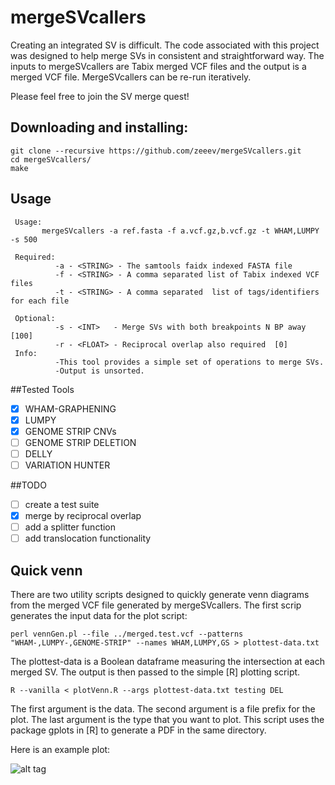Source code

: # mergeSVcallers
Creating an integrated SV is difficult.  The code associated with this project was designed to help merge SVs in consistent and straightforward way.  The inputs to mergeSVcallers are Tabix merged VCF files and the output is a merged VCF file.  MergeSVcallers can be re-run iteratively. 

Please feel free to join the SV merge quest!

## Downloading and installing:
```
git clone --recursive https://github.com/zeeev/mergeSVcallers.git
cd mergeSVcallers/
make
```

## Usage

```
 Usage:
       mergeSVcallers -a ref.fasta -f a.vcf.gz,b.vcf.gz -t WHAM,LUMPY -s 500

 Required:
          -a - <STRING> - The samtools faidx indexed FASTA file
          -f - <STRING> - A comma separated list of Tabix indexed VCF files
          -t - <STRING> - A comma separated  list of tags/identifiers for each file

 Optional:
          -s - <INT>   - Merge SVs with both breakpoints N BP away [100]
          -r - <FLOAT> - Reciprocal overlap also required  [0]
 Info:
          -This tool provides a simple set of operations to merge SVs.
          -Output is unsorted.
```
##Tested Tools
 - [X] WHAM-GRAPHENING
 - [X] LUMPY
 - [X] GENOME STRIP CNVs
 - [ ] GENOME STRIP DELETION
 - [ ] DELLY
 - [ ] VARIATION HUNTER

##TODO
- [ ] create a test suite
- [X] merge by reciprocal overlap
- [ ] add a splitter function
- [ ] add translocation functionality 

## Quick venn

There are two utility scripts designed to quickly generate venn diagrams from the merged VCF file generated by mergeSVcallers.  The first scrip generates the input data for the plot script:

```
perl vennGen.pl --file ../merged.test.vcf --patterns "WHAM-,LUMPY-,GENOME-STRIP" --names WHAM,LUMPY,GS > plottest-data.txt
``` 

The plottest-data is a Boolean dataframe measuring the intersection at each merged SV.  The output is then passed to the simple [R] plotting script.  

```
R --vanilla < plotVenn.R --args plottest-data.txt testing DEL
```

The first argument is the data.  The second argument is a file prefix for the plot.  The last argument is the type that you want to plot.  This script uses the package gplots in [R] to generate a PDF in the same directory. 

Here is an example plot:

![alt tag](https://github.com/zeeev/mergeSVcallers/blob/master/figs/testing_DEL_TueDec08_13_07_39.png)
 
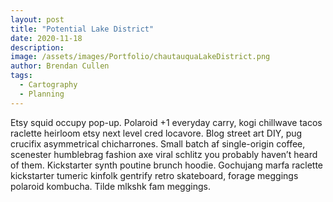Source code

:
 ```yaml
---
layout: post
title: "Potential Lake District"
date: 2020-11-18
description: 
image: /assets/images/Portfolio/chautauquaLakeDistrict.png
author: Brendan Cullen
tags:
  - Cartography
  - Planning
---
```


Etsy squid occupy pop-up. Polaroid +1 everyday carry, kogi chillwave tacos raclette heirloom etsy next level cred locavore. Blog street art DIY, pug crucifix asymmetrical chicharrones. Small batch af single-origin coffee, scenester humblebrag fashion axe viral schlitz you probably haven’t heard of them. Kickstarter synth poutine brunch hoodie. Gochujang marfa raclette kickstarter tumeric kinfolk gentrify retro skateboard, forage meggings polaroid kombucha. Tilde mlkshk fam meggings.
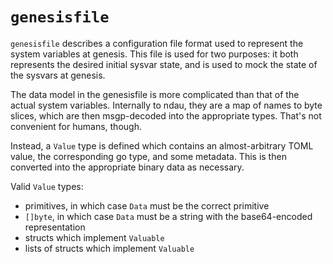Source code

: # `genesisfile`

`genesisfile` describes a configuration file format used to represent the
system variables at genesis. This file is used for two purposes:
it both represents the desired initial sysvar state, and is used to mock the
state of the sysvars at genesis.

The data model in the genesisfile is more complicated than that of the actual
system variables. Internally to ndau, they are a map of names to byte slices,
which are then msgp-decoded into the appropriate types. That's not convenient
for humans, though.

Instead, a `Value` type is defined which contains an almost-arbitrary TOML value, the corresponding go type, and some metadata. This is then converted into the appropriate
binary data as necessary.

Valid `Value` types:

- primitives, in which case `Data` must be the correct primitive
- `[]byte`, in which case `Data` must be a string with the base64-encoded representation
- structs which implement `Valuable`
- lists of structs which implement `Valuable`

::::::::

§ Directions for this task: Tell how many lines of the listing include the word "which", replying with nothing but the number.

§ Solution to the problem: 6